Dr. Kevin McGrath Speaks to Seton Hall’s National Security Fellows
NSF Team meets with Dr. Kevin McGrath.
Dr. Kevin McGrath, a senior analyst with a global intelligence and risk management firm met with the Seton Hall School of Diplomacy and International Relations National Security Fellowship (NSF) students in January of 2022 to discuss the role of terrorism in the Pakistan, India and Indo-Pacific region. As author of Confronting al Qaeda: New Strategies to Combat Terrorism, Dr. McGrath's expertise provided timely insight that helped the students assess their recommendations and find ways to improve them.

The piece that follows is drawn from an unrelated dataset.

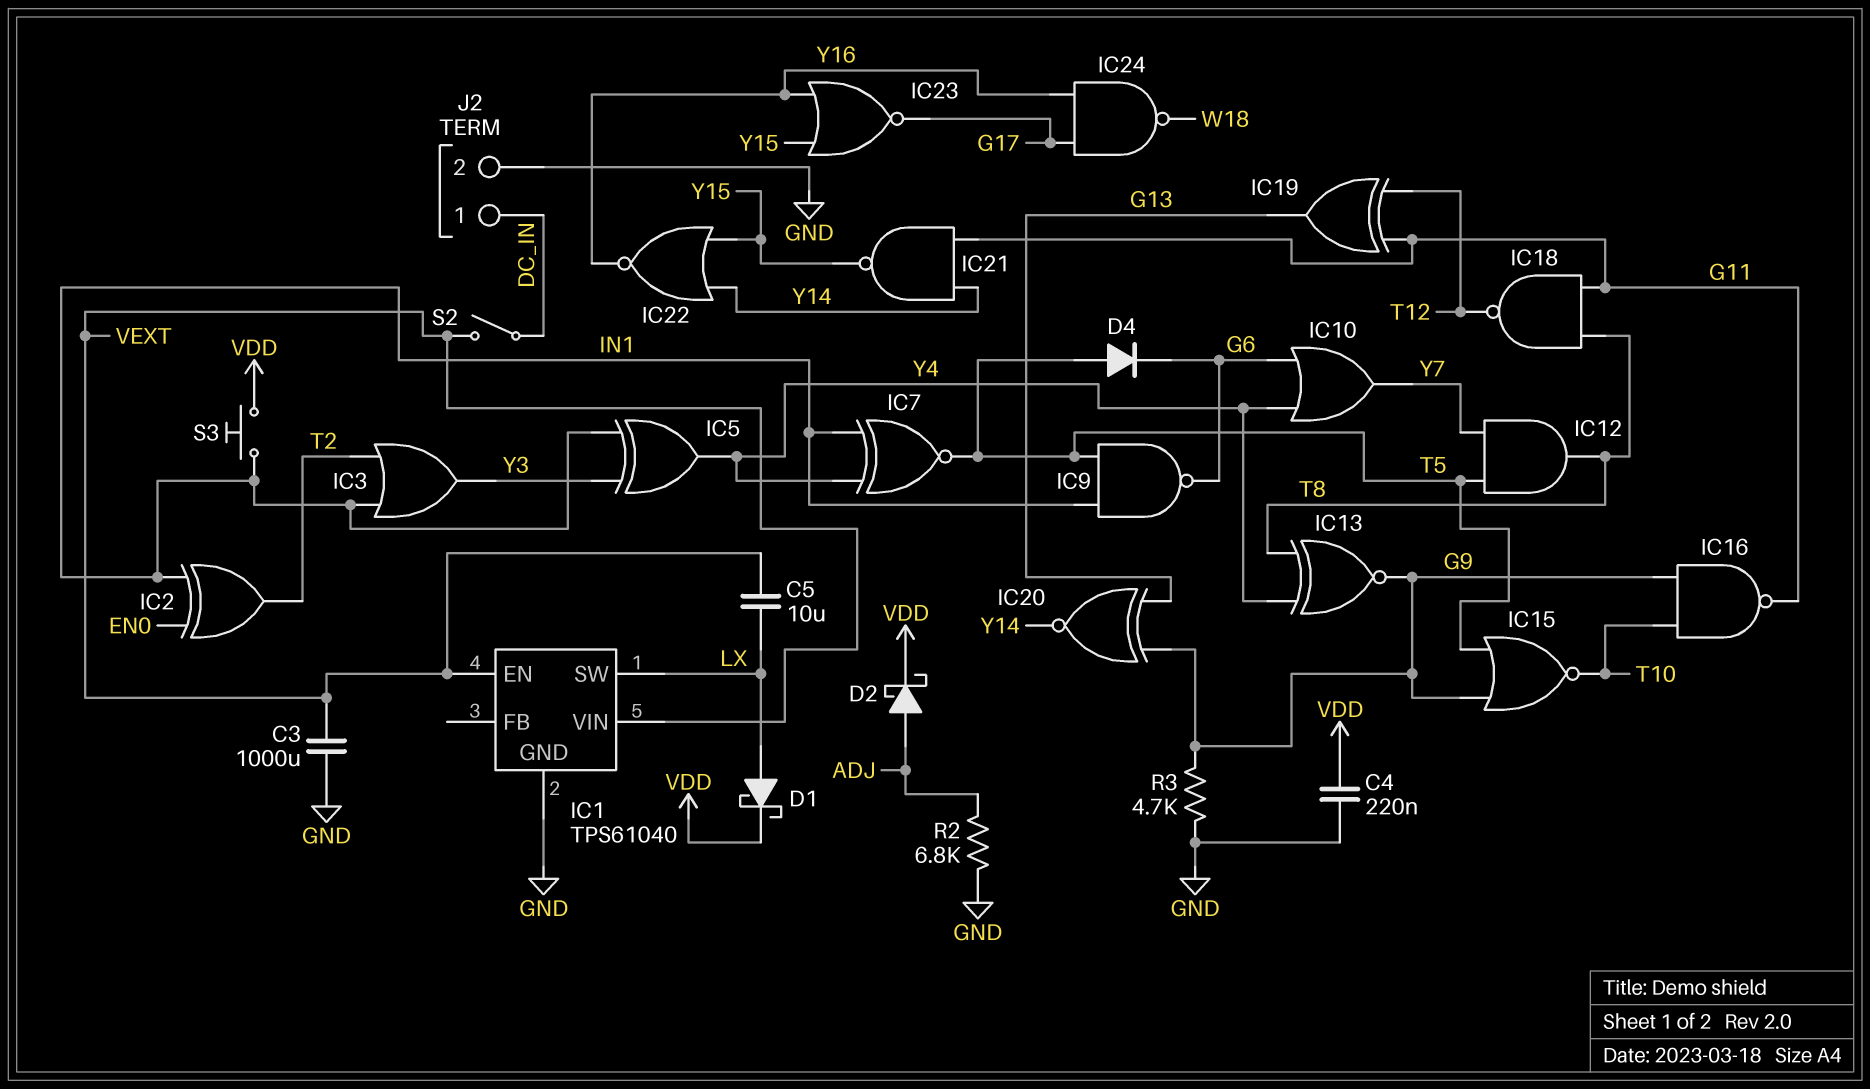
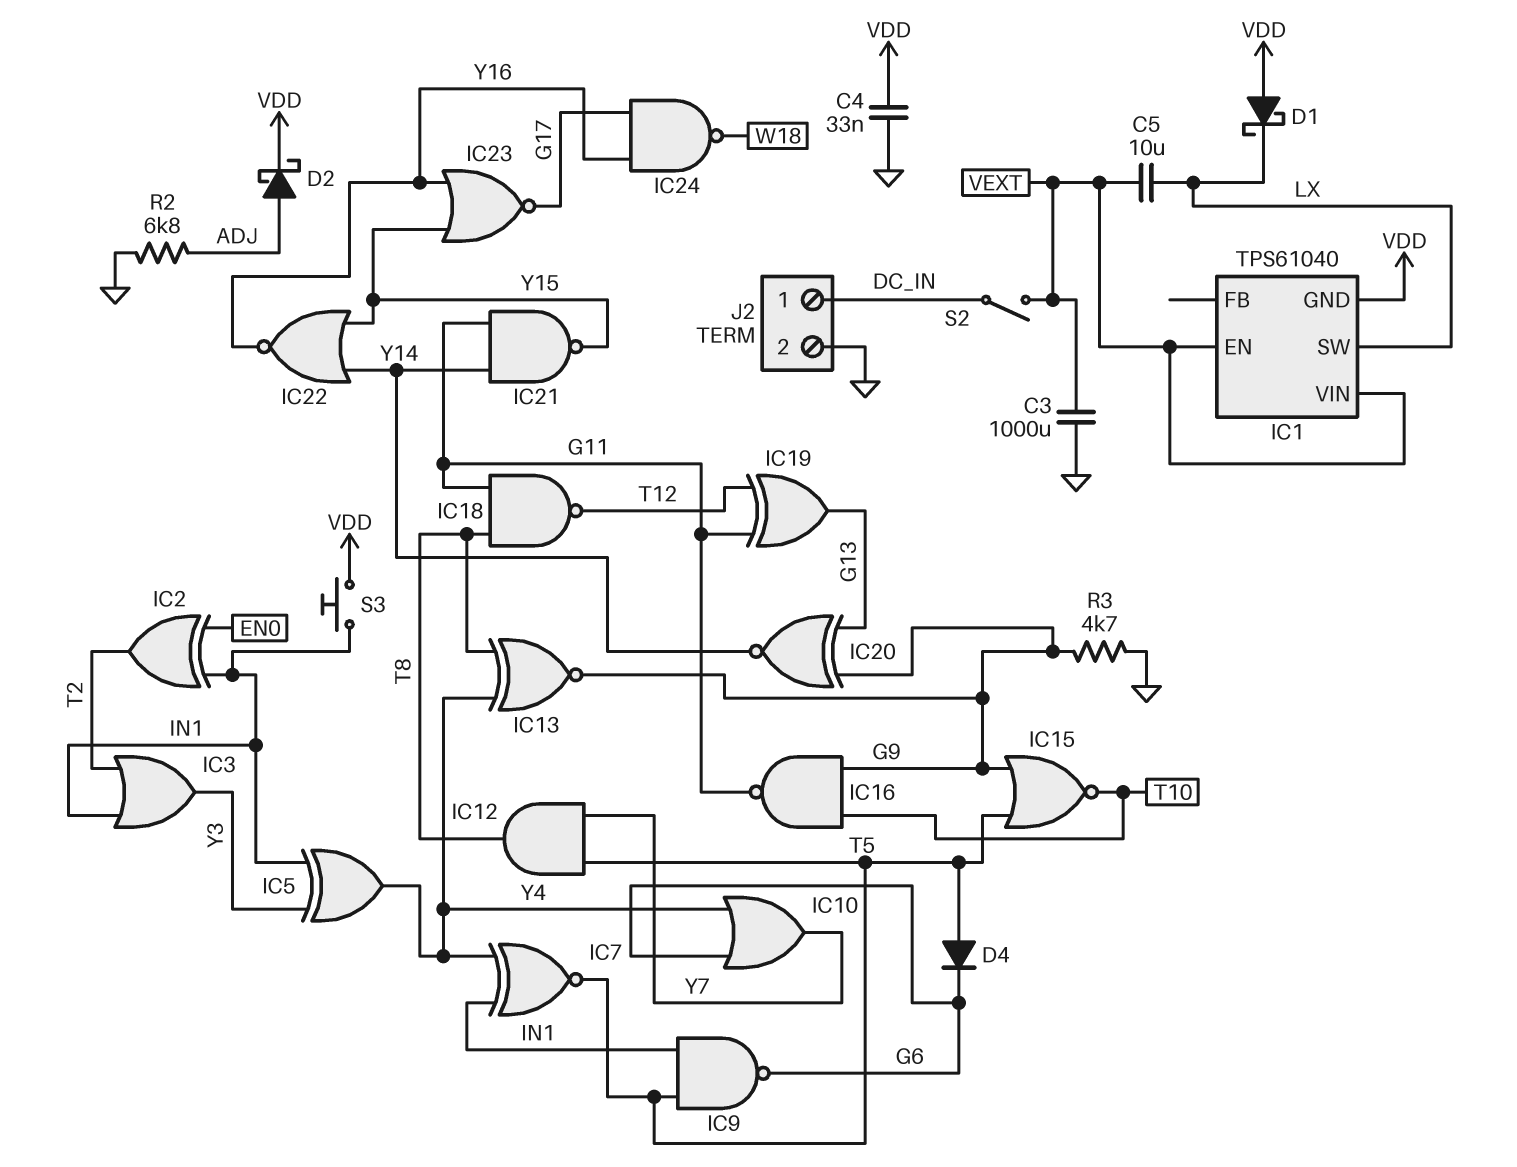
C4: 220nF (GND, VDD) -> 33nF (GND, VDD)
D1: schottky (A LX, K VDD) -> schottky (A VDD, K LX)
IC1 pin GND: GND -> VDD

For the 2021-2022 year, the NSF is working with the State Department to foster better relations between the U.S., Pakistan, India, and the Indo-Pacific region. Students worked to identify areas of influence including public diplomacy, defense opportunities, and bi-lateral relationship building. Establishing connections between these topics requires a more nuanced understanding of the region and international security concerns. To assist the students in their learning, Mr. Mirghahari lined up a diverse list of speakers with operational and political experience to provide insight into topics ranging from counterterrorism and space security to culture and religion.
In a blend of lecture and conversation, Dr. McGrath covered foundational concepts and analyzed six different approaches to terrorism. These levels examined the impact at the individual and organizational level as well as provided policy recommendations. Throughout the conversation, he encouraged NSF students to identify their own perceptions and often misperceptions about terrorism as a way for students to expand their cultural perspective in addressing terrorism. Students followed Dr. McGrath's presentation with questions. Those questions focused on the role of social media in countering extremist narratives, ways to leverage defense and economic relations with Pakistan, the role of deradicalization programs and their impact on the local communities, as well as the importance of addressing local level grievances and balancing domestic and international interests. Dr. McGrath concluded his presentation with career advice, challenging the students to try different things and work to diversify their talents and opportunities.
First year student and NSF member Allison Risewick appreciated the interactive nature of Dr. McGrath's presentation as it "help[ed] better our understanding of the knowledge he was sharing." Second year student Chimdi Chukwukere felt similarly and added on that Dr. McGrath's discussion was "one of those sessions you come out from and you feel empowered to tackle world challenges at any level."
The NSF began its fifth year with the largest cohort of first- and second-year graduate fellows. NSF applies the academic knowledge from the classes at the School of Diplomacy with practical research and analytical projects for key governmental agencies. Under the guidance of alumnus and Department of Defense consultant Mohamad Mirghahari, students work together to analyze the provided problem set and provide policy recommendations to address areas of influence. The NSF is working to finalize its report, and gearing up for presentations to the State Department and other agencies later this year.